For my career, I obviously focus less on the age of people and more on their level in professional organizations. But the informational needs of this unbelievably large generation are evolving. I can only speak for myself, but I can assure you, I care a lot less about avocado toast than I do about what I should do with my money.
BDG is wise to lean so aggressively into parenting. However, if it wants to own this category as people age, it would be smart to offer additional guidance about personal finance, retirement, etc. The money will flow to this generation, and we should all be prepared to catch it.
Substack introduces an app
On Friday, I wrote about news apps for premium members, and some readers thought I was reacting to Substack’s announcement that it had launched an app. But, I’ll be honest, Substack never entered my mind when I was writing.
That said, I do have thoughts about Substack’s app. According to the announcement:
For readers, the app brings all your Substack subscriptions together in one venue, giving you a beautiful, focused place to read your favorite writers. Discovery features make it easier to find and fall in love with new writers, and the app brings text, audio, video, and community seamlessly together for the best reading experience on the internet.
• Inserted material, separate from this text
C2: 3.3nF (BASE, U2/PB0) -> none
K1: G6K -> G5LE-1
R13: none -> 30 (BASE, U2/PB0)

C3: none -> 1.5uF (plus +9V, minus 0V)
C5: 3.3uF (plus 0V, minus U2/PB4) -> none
While I remain convinced apps are a horrible investment, I understand why Substack is doing this. Ben Thompson at Stratechery sums it up nicely:
Substack was never going to grow into its valuation as long as it was allowing individual publishers to capture all of the value they generated; this shift puts the Substack brand front-and-center and sets up the app as a means of driving user growth and, potentially, a new business model.
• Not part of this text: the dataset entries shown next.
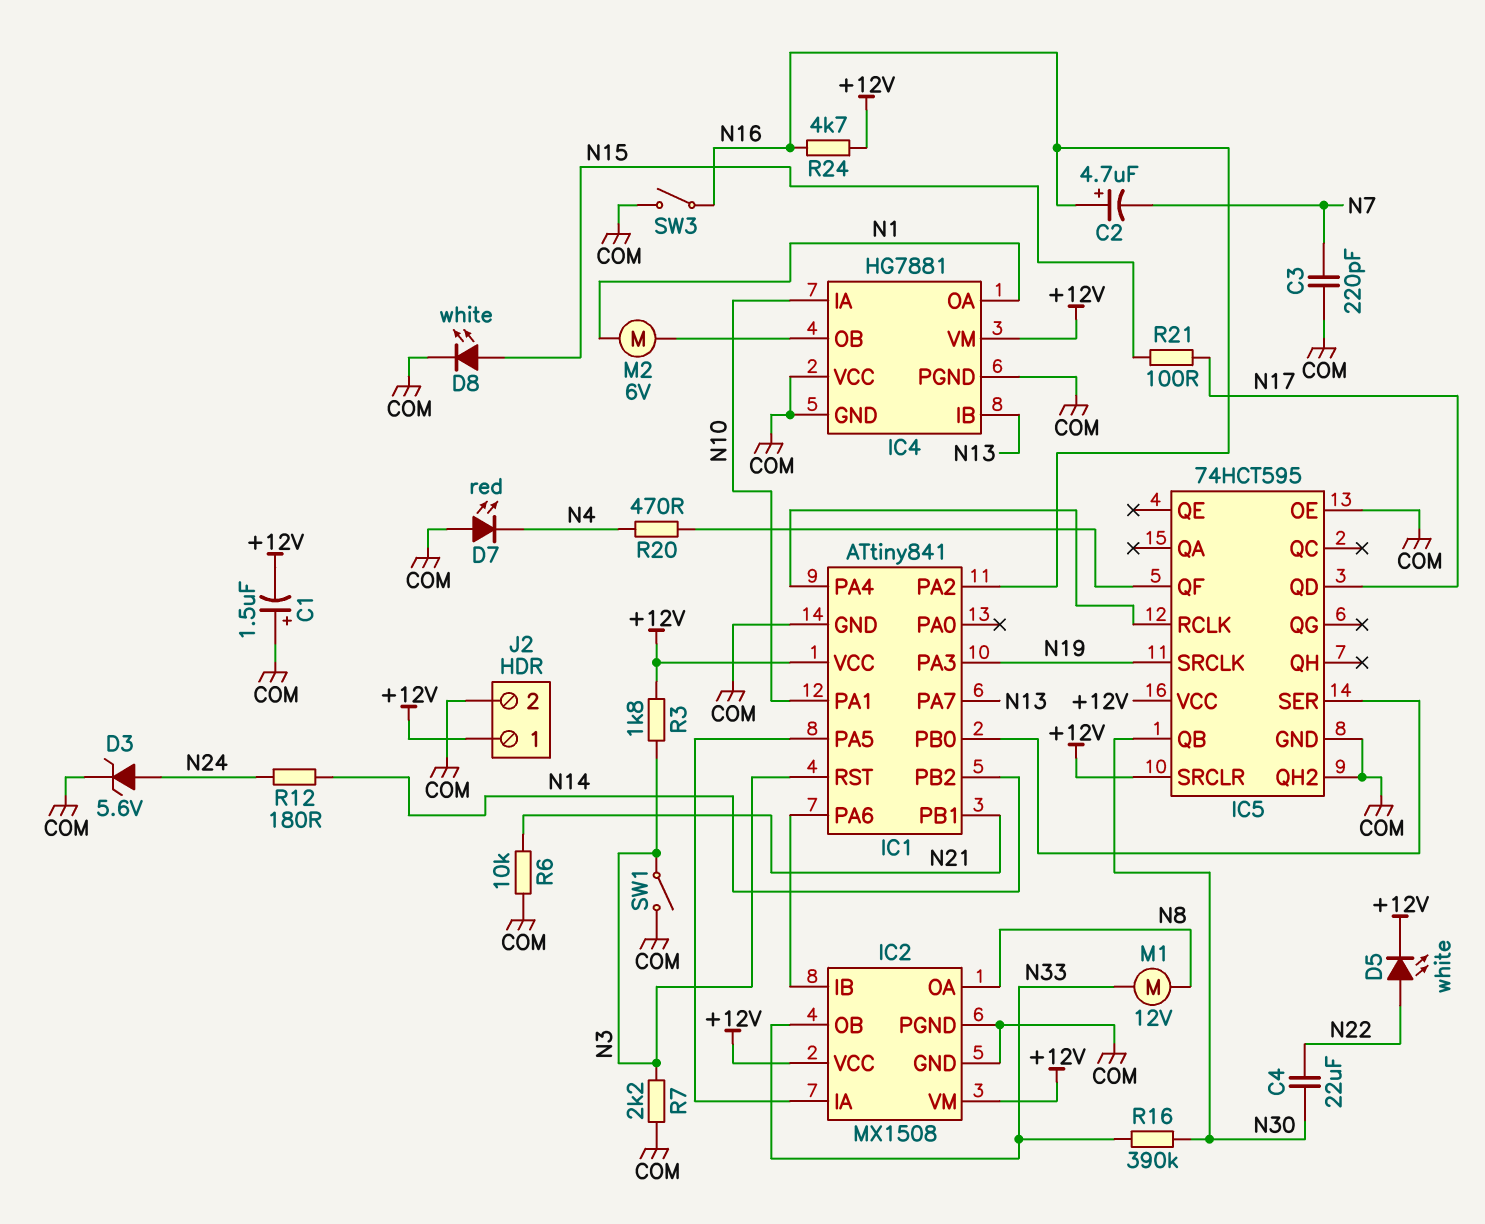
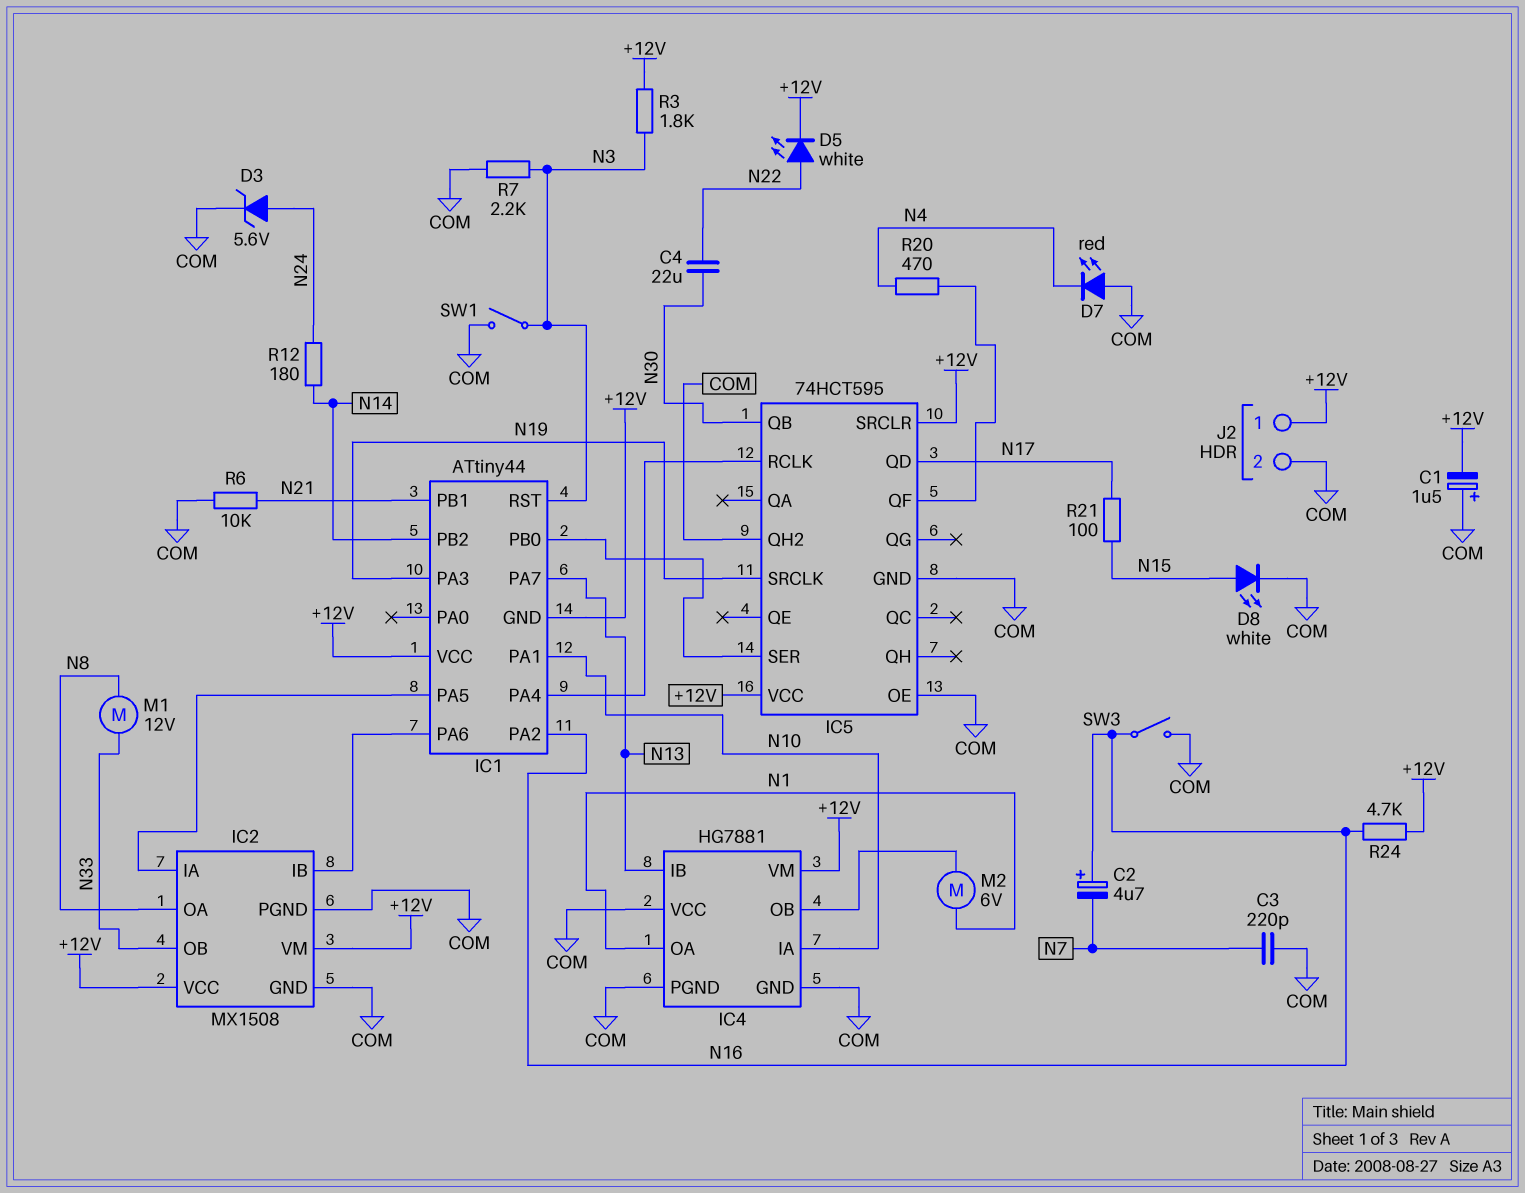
IC1: ATtiny841 -> ATtiny44
IC1 pin GND: COM -> +12V
R16: 390k (N30, N33) -> none

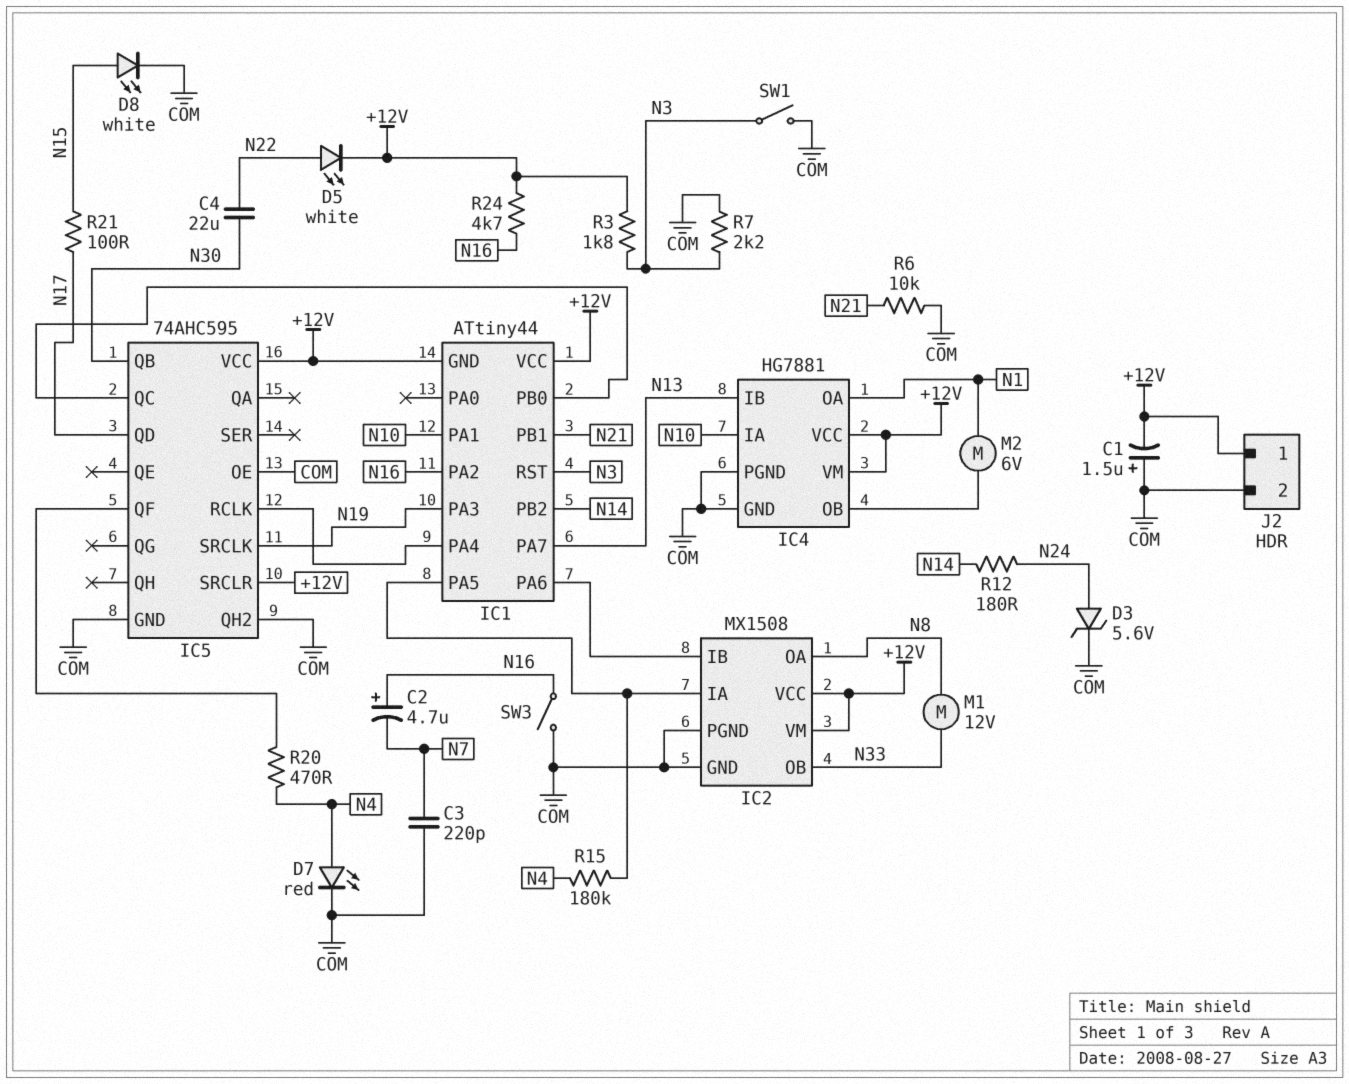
D7: LED red (A COM, K N4) -> LED red (A N4, K COM)
IC4 pin VCC: COM -> +12V
IC5: 74HCT595 -> 74AHC595
IC5 pin QC: none -> IC1/PB0
IC5 pin SER: IC1/PB0 -> none
R15: none -> 180k (IC1/PA5, N4)

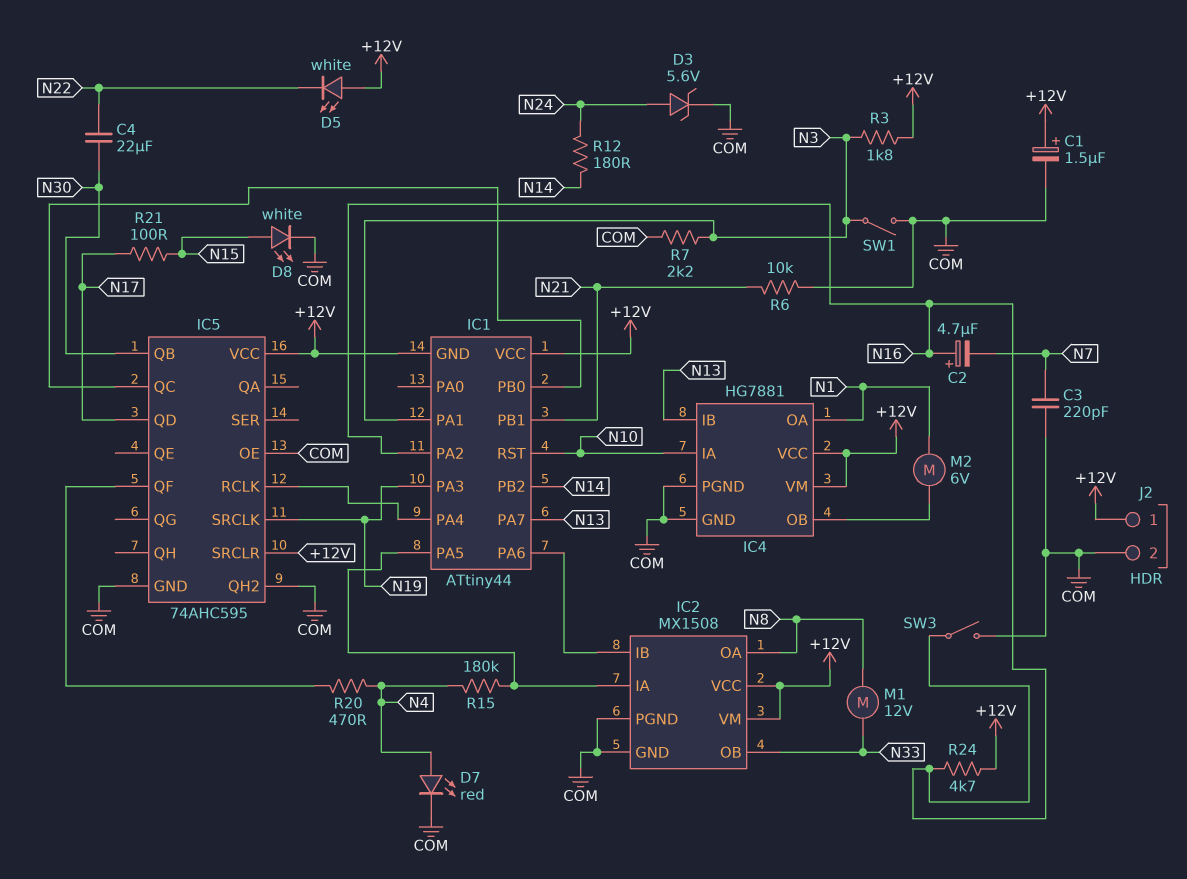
C1: 1.5uF (plus COM, minus +12V) -> 1.5uF (plus +12V, minus COM)
D5: LED white (A N22, K +12V) -> LED white (A +12V, K N22)
IC1 pin PA1: N10 -> N3
IC1 pin RST: N3 -> N10

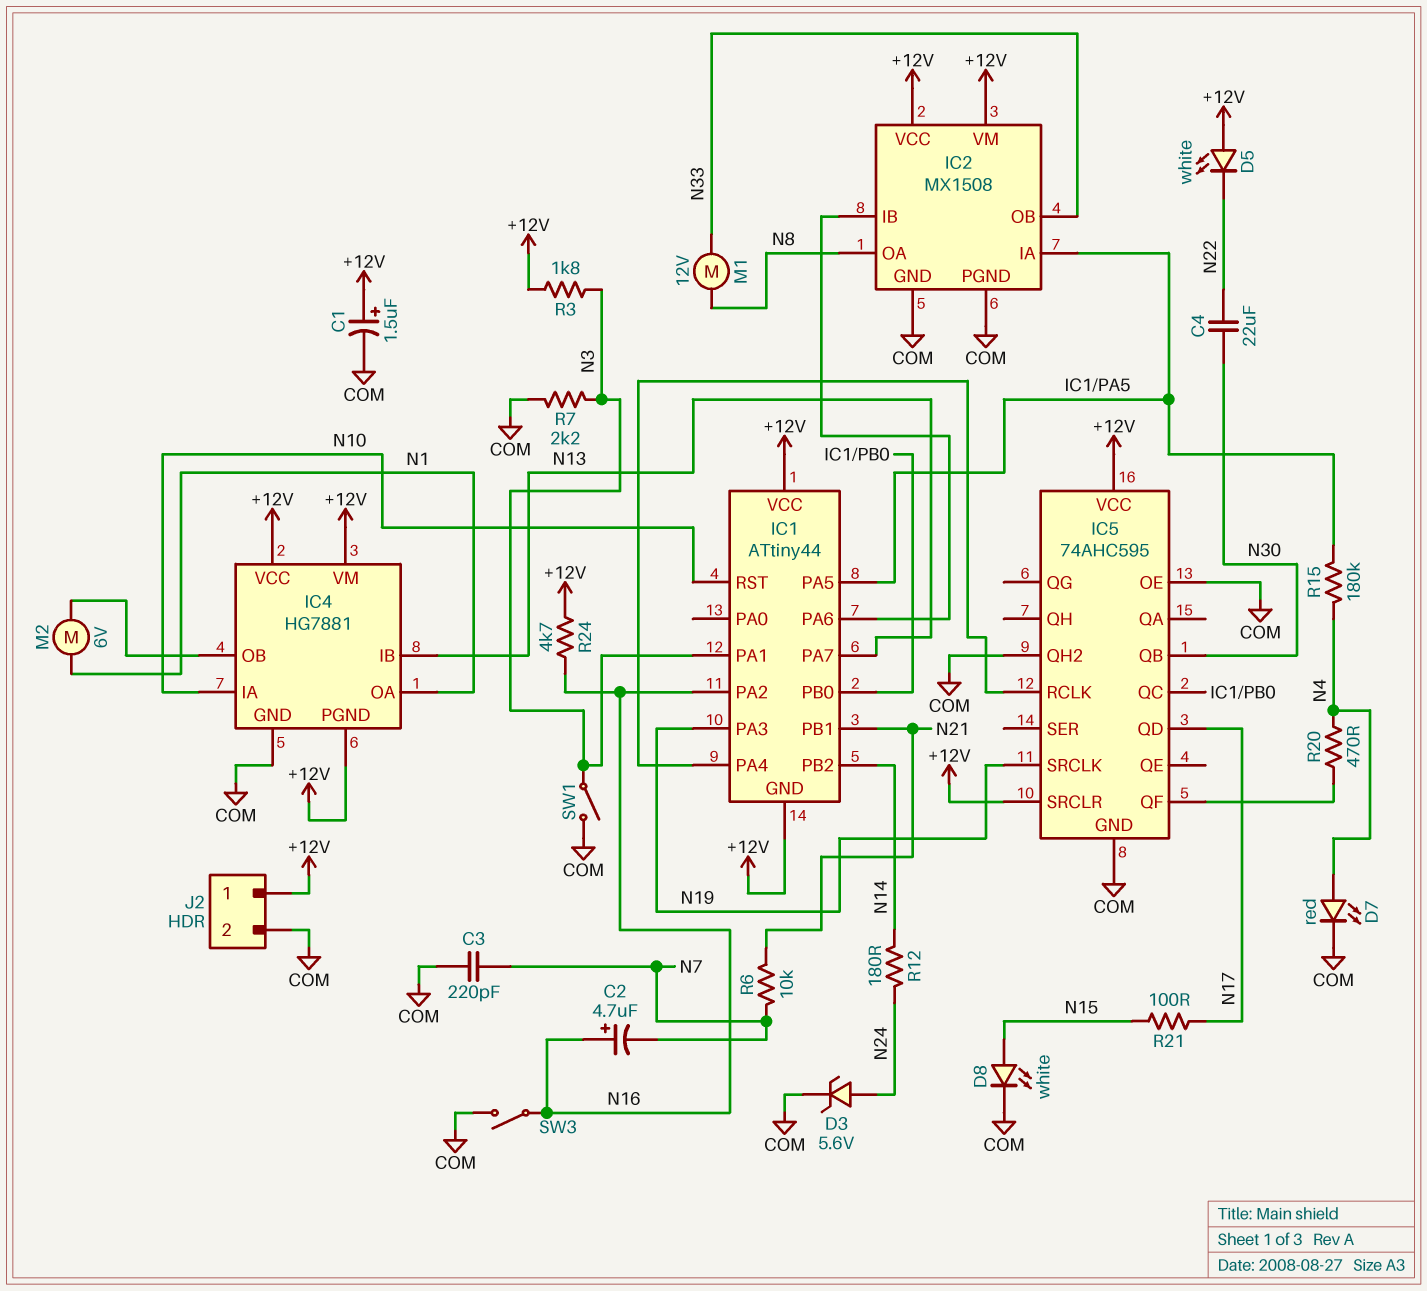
IC4 pin PGND: COM -> +12V
R6: 10k (COM, N21) -> 10k (N7, N21)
I think that one of the strategic mistakes that Substack made early on was in being too publisher friendly, in two regards. The first one is that every individual publisher on Substack adds subscribers to their own Stripe account, instead of a centralized Substack account, and the second one is that Substack failed to gain permission in their publisher terms of service to create a Substack bundle.
He’s right. By chasing a VC scale game, it has to figure out how to start generating a more significant cut of revenue and make its platform far stickier. The app is meant to do that. But this reiterates thinking I’ve had for a long time. Substack is looking to be the brand rather than simply a creators’ tool. Therefore, it will continue to push forward with these sorts of developments.
I have two very conflicting thoughts here.
First, this is the first step for creators to become dependent on Substack for their audience. It’s one thing to use it as a publishing tool. On the other hand, it’s something entirely different to depend on a tool for your audience. When the Substack app initially launched, it defaulted app users not to receive email. It has since changed that, but will users want to receive an email if there’s an app? My guess is no, which means creators will lose direct ownership of their audience and relying on a platform for your audience is dangerous.
Second, who cares? Noah Chestnut at Buzzer had what is likely the correct answer:
We’re making a lot out of nothing. Totally agree with [what] the platform strategy could (or wants to) execute, but they won’t.
Tbh the app will struggle to grow and Substack will continue to focus on email + web. It will be a blip.
And now I return to what I said in my piece on Friday. Apps are dumb.